We, at Worldline, believe that ID-based ticketing will be the next revolution in transport. The ID does not have to be biometric, i.e. your face, fingerprint, iris etc. It can start somewhere else with contactless bank cards, license plates, passports or even your Social Media account as long as we as individuals accept that change is inevitable.

The benefits of using existing IDs in the ticketing world will make the experience of the customer seamless and friction free, there will be an increase in satisfaction and, with the right infrastructure, an increase in revenue collected.

The paralysis that the fear of change brings into many boardrooms worldwide has to be starred down. The challenge of “adoption”, “revenue leakage”, “loss of customers”, are flights of fantasy.

We already have in the world:

  • cEMV
  • Tokenisation
  • Be in Be Out
  • Biometrics

Bringing it into transport should be a natural extension of the wider world not a challenge on a herculean scale. Do we want to be Blockbuster or Netflix?
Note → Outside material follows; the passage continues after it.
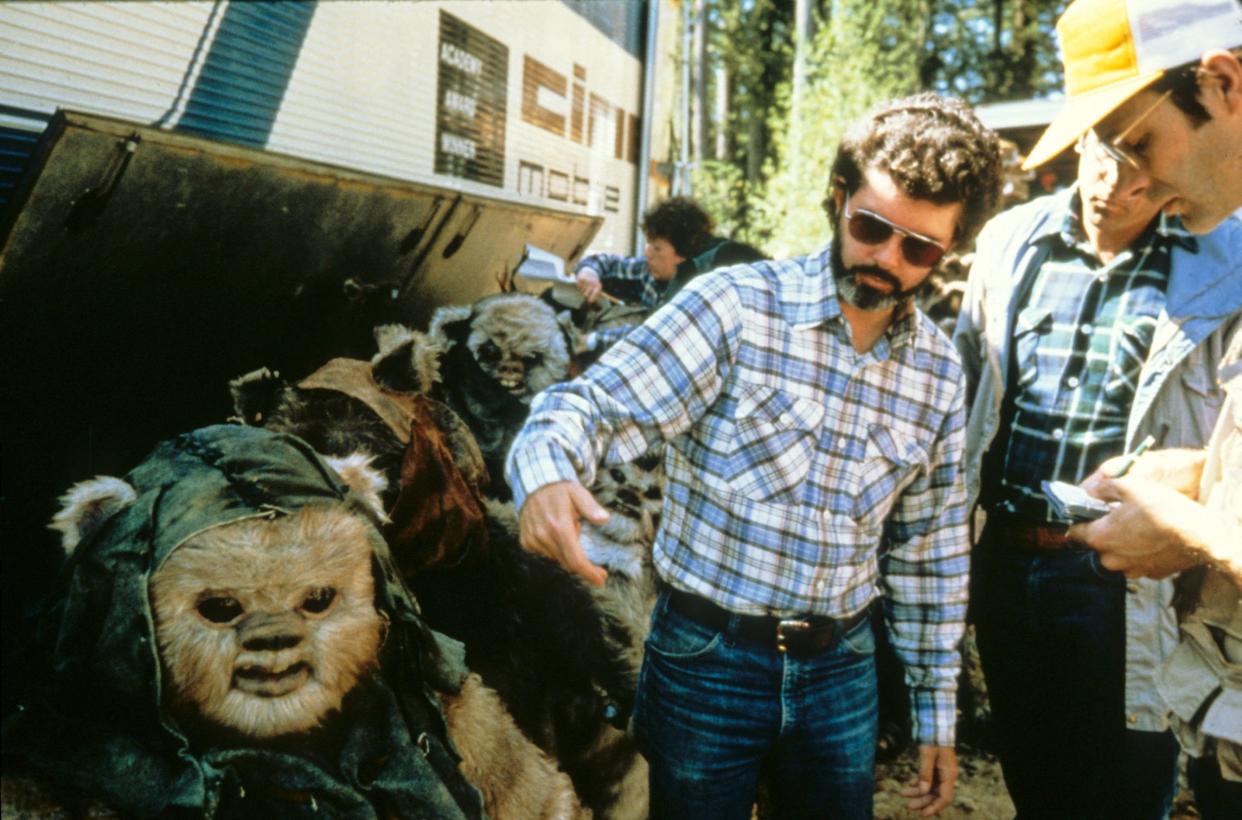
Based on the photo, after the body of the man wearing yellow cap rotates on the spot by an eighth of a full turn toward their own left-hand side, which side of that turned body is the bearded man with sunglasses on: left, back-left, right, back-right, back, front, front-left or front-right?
front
The ID that we have as people allows us to be human, it is unique and allow us to be recognized as a single individual. The evolution and revolution of the world over millennium has allowed us as a species to “harvest time”. The primary aim of travel and transport is to move our species as fast as possible between two different points, in doing that we should also be focusing on the access part of the experience and looking to revolutionize in line with the likes of autonomous vehicles and on demand transport systems.
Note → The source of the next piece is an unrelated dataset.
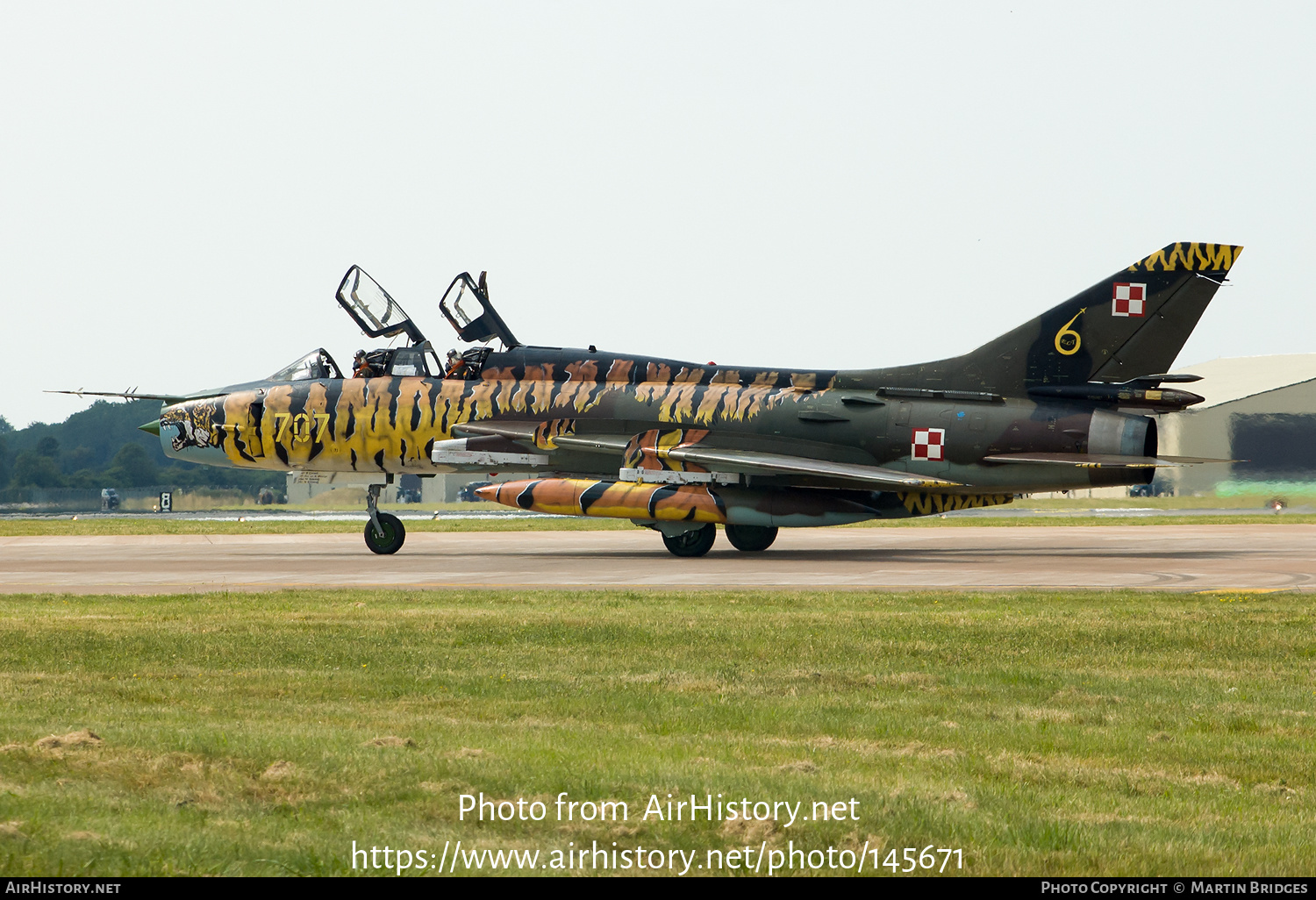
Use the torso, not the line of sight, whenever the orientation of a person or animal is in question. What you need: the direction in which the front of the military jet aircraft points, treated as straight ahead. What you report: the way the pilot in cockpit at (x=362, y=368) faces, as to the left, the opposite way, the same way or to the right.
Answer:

The generations coming up quickly behind us just want to move, simply and quickly, they won’t own cars, they do want to access services simply, they trust technology in the same way generations before them trusted the telephone, telegram, the Pony Express, hieroglyphics and cave paintings.

They were all new at some point in time but they all evolved, change happens, we either decide to roll with it, lead it and drive it or accept our terminal decline.

Time is short, we all only get one shot at this life, the more time we can harvest for what we want to do from the important parts of our life the better.

Before we know it, we will be joining Starman in a trip to Mars.